17 janvier 2012
De la musique avant toute chose

En ces temps de vœux et de bonnes résolutions, the Melomaner va vous aider à remplir l’agenda que l’on vous a offert pendant les fêtes. Les saisons lyriques ne coïncidant hélas pas avec le calendrier civil, nous nous arrêterons donc au seuil de l’été, avec un bref aperçu sur les grands festivals – rassurez-vous, nous y reviendrons avant que vous ne prépariez vos valises pour le chant des cigales.
D’ici là, le grand rendez-vous de ce mois de janvier est la venue annuelle de Natalie Dessay à l’Opéra de Paris ; après La Somnambule il y a deux ans, et Giulio Cesare la saison passée, la diva française aux aigus stratosphériques incarnera la coquette Manon de Massenet sur la scène de Bastille, ouvrant le bal des commémorations du centenaire de la mort du compositeur français.

Carsen et Sellars

De l’autre coté des Alpes, vous aurez rendez vous avec Richard III de Battistelli au Grand-Théâtre de Genève, création importée de Flandres, dans une mise en scène forcément efficace de Robert Carsen – du 22 janvier au 1er février. Une centaine de kilomètres à l’ouest, et quelques jours plus tard, l’Opéra de Lyon met en regard, sur trois soirées, les trois opéras en un acte du Triptyque de Puccini, avec trois ouvrages du vingtième siècle traitant du même sujet. Une passionnante mise en perspective, mise sur les planches par David Pountney du 27 janvier au 13 février. Hors de nos frontières, l’évènement a lieu au Teatro Real de Madrid dans un doublet russe réglé par Peter Sellars : Perséphone de Stravinsky et Iolanta de Tchaïkovski, du 14 au 29 janvier.

Le début du mois de février sera lui, placé sous le signe de la danse, avec le retour de la vision essentielle laissée par Pina Bausch du mythe d’Orphée et Eurydice – au Palais Garnier du 4 au 16 février – tandis qu’Andonis Foniadakis créera une nouvelle chorégraphie sur une musique de Haendel  du 4 au 12 février au Grand Théâtre de Genève. On pourra saluer le pays de Vaud à l’occasion de l’Alcina dirigée par Ottavio Dantone – à Lausanne du 19 au 26 février.
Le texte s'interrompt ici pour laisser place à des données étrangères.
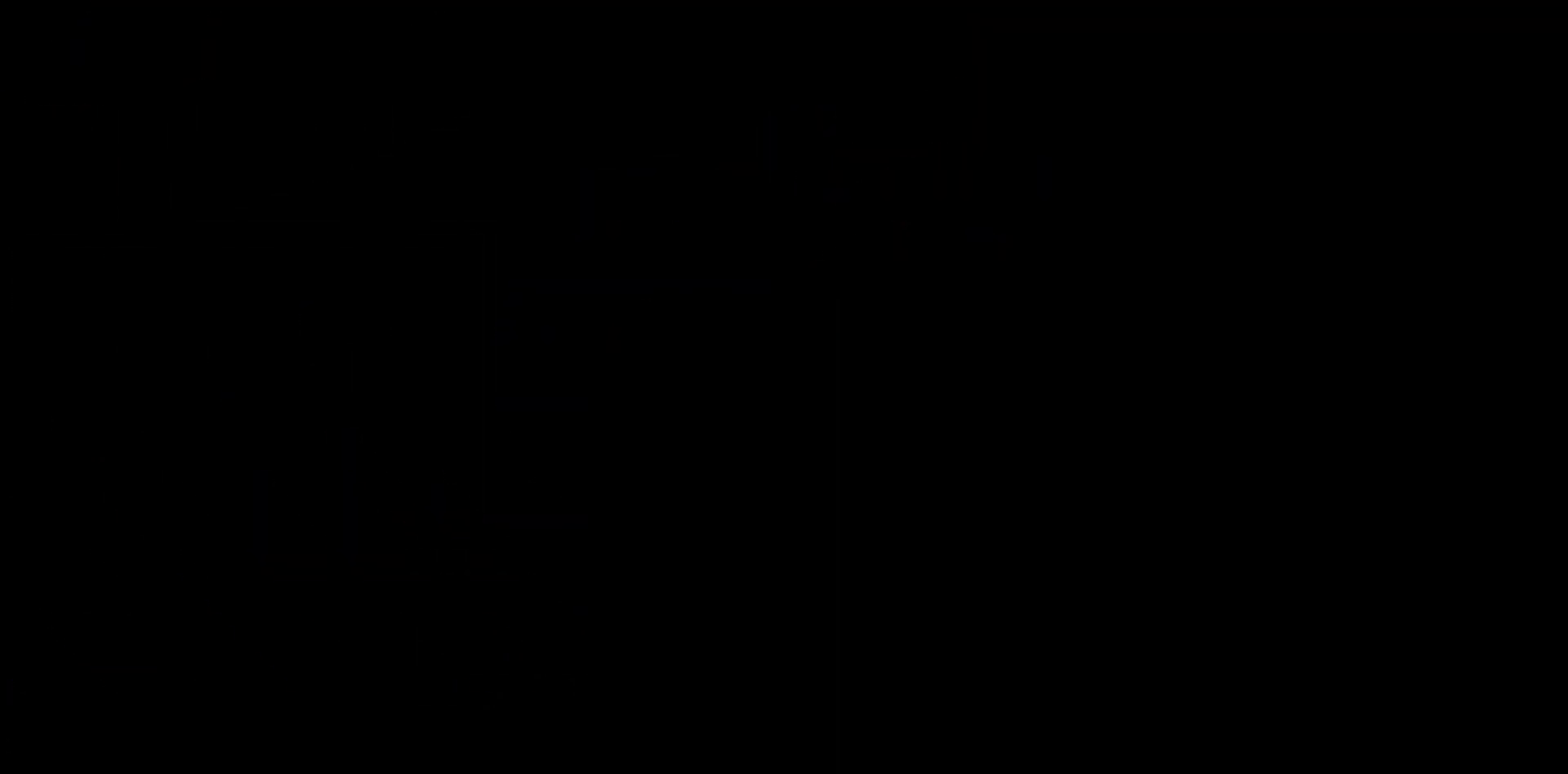
{"keys": [], "events": []}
Du baroque et de l’opéra bouffe

Mais c’est de l’autre côté du Rhin qu’il faudra porter les regards, avec l’incarnation magistrale d’Edita Gruberova dans le Roberto Devereux que Christof Loy lui a taillé sur mesure à Munich du 1er au 13 février,  et surtout une Ariane à Naxos de grand luxe à Baden-Baden, avec Renée Fleming, Sophie Koch, dirigée par Christian Thielemann du 18 au 25. Paris ne sera pas en reste avec l’Egisto de Cavalli par le désormais célèbre duo Vincent Dumestre/Benjamin Lazar à l’Opéra Comique du 1er au 9 février – avec des séances de rattrapage à Rouen, du 16 au 19, et en fin de mois, à l’Amphithéâtre Bastille, les deux essais inachevés de Debussy en matière lyrique, d’après Poe -Le  Diable dans le Beffroi et La Chute de la maison Usher, du 29 février au 3 mars, en parallèle à la reprise dans la grande salle du Pelléas et Mélisande de Debussy dans la mise en scène de Robert Wilson du 28 février au 16 mars.
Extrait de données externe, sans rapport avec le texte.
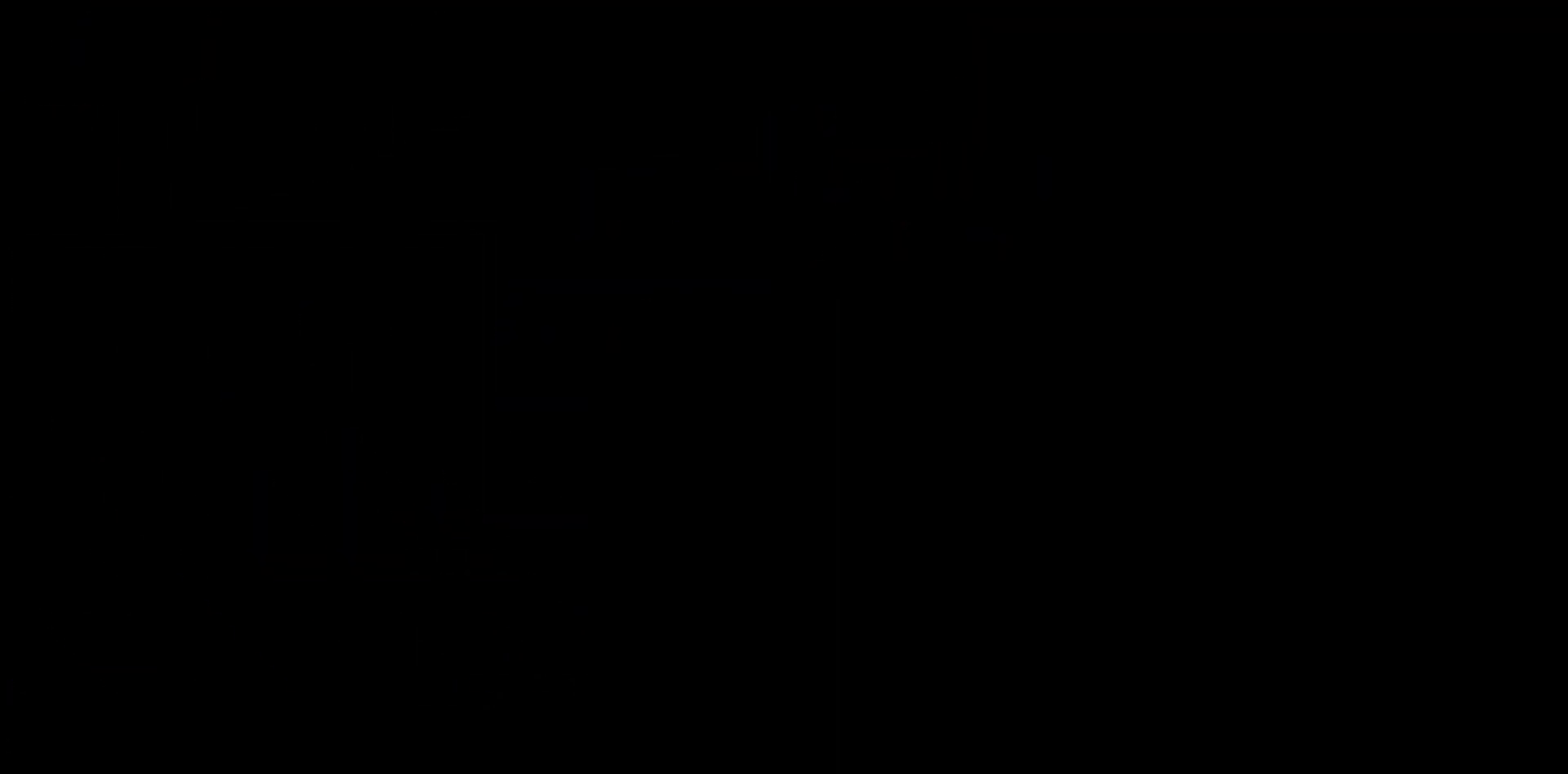
{"keys": [], "events": []}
C’est encore dans l’est que ça se passera en mars, avec à Strasbourg, Les Huguenots de Meyerbeer, venus de Bruxelles, dans la mise en scène d’Olivier Py, du 14 au 28 mars. En Lorraine, l’Opéra de Nancy programmera la géniale satire de Jean Michel Ribes, René l’Enervé, opéra bouffe se moquant ouvertement de Nicolas Sarkozy et qui avait fait l’ouverture de la saison du Théâtre du Rond-Point – du 14 au 18 mars. A Lyon encore, la nouvelle production de Parsifal commandée à François Girard et dirigé par l’excellent Kazushi Ono réunira les mélomanes, et pas seulement les wagnériens patentés – du 6 au 25 mars. On pourra aussi se déplacer à Lille pour un Couronnement de Poppée mis en scène par Jean-François Sivadier, avec Emmanuelle Haïm au pupitre et Max-Emanuel Cencic en Néron – du 12 au 22, ou encore à Dijon, les 1er et 3 avril. Les nostalgiques, quant à eux, pourront saluer Grace Bumbry au Théâtre du Châtelet le 6 mars.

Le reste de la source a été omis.